(Excerpt to read Opens)

But just when it started sounding straightforward, we throw in the complication of texture of the protein. We want the collagen to break down, especially in the cuts of beast that start our relatively tough, and that takes a longer exposure to cooking temperature than simply killing off bacteria. So, a bunch of people have done a ton of informed trial-and-oh-drat-I-ruined-the-fish experimentation to discover the ranges of time/temp exposure that not only kill the bacteria but also bring the meat to a desired texture. Not too tough, but not mushy or mealy, either. In one sense, it’s inconvenient that we have to wait so long to eat. But on the other hand, it helps that the collagen breakdown is a slow process, with not much change taking place within (say) half an hour. So, we can hold the food until a convenient time (the fashionably-late guests have finally arrived), without overcooking.
ChefSteps is doing a very commendable job of putting together tables and charts for an ever-increasing assortment of raw materials, recipes, etc. Kudos.
A great way to learn about time/temperature relationships for sous vide food safety is to use an app like Sous Vide Dash ( http://www.sousvidedash.com/ ). You enter the type of food, and it will show you (with graphs) how to cook it safely. There is also a setting for Anova products because all sous vide machines register temperatures slightly differently.
I cook my fish at a higher temperature because while I like the texture of the lower temperature I don't like lukewarm fish.
What I wonder about is the actual danger from pathogens higher due to the food being held at temperature for a long time.
Would food cooked for 20 minutes be riskier than food cooked for 2 hours or the opposite.
My understanding is that the risk is caused by the chance of bacterial growth during cooking so a long time at a low temperature would be riskier, and a short time at a higher temperature would be less risky. Not real concerned, just curious.
@Helen The area where there is a possible concern is between 122°-131° F. At the lower end live bacteria will cease to propagate at around 125° F almost all bacteria die and above 131°F they all die given sufficient time. The Government published charts on the time required as a function of temperature for food safety. To answer your question you really need to define what you mean by low temperature.

(Excerpt to read Closes)
(Record extracts Opens)

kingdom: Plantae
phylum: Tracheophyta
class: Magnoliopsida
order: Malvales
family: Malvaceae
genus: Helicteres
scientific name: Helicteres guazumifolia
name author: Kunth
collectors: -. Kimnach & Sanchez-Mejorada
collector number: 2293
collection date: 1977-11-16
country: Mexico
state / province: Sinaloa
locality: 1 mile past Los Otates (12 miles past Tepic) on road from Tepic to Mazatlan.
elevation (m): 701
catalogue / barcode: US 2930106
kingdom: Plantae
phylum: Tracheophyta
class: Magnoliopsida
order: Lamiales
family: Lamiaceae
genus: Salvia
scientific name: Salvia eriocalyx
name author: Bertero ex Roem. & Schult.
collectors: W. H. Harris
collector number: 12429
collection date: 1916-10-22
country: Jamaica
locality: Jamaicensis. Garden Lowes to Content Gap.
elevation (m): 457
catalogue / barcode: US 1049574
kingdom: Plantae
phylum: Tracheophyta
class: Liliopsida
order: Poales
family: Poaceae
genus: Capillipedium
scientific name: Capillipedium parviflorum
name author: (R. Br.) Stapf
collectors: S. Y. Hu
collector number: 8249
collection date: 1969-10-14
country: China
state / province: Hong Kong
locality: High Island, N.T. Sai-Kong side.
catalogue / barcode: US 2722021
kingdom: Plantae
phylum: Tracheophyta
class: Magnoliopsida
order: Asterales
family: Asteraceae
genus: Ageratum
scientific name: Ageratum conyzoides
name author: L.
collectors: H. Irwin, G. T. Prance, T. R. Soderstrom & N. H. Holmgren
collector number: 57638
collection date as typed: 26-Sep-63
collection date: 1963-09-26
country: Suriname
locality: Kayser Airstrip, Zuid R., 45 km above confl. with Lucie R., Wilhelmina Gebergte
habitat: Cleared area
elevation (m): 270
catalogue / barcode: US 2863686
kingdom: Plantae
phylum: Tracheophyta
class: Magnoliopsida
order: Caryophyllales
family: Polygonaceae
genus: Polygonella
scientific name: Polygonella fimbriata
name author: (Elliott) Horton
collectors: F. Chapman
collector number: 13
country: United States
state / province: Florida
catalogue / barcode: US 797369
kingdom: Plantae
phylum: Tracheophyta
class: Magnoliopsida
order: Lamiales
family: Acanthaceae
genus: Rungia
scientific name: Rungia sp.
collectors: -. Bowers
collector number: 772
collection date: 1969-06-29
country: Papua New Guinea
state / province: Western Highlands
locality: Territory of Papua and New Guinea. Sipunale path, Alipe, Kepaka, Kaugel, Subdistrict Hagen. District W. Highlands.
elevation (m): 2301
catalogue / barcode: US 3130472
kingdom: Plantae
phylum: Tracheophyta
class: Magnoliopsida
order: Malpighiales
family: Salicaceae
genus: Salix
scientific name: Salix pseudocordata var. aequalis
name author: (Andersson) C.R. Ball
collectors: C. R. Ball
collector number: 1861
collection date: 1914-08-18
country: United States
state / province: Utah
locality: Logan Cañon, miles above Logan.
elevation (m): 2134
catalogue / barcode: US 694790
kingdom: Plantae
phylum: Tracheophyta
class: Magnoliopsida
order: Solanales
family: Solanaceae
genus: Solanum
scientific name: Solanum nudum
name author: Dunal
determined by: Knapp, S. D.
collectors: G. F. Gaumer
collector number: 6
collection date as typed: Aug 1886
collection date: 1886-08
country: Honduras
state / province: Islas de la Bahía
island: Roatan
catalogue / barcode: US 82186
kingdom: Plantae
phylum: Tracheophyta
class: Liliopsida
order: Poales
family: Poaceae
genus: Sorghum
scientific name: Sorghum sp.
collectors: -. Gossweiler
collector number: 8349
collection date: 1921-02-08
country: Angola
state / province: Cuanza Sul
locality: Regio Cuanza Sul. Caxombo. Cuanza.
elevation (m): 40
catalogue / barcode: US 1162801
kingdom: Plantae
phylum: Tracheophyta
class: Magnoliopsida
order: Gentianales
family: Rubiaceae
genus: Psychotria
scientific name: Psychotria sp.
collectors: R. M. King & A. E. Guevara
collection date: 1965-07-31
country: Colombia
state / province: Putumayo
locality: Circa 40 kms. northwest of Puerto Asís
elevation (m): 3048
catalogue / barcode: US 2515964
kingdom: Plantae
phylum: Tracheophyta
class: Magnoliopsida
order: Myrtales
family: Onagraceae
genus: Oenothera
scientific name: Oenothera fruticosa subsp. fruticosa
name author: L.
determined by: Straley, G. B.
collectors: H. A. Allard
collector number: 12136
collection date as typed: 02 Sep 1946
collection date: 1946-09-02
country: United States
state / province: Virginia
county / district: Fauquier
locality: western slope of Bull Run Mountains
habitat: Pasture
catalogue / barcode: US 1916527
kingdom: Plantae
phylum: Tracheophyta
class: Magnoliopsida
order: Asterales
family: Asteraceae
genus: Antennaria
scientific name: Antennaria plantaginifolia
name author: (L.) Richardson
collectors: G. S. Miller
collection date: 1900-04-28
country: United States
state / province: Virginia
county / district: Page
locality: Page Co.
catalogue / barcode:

(Record extracts Closes)

▶ Activity
Reproduce the part of the sous vide thread above word for word, starting at "ChefSteps is doing" and ending at "a long time.".

▶ Solution to the problem
ChefSteps is doing a very commendable job of putting together tables and charts for an ever-increasing assortment of raw materials, recipes, etc. Kudos.
A great way to learn about time/temperature relationships for sous vide food safety is to use an app like Sous Vide Dash ( http://www.sousvidedash.com/ ). You enter the type of food, and it will show you (with graphs) how to cook it safely. There is also a setting for Anova products because all sous vide machines register temperatures slightly differently.
I cook my fish at a higher temperature because while I like the texture of the lower temperature I don't like lukewarm fish.
What I wonder about is the actual danger from pathogens higher due to the food being held at temperature for a long time.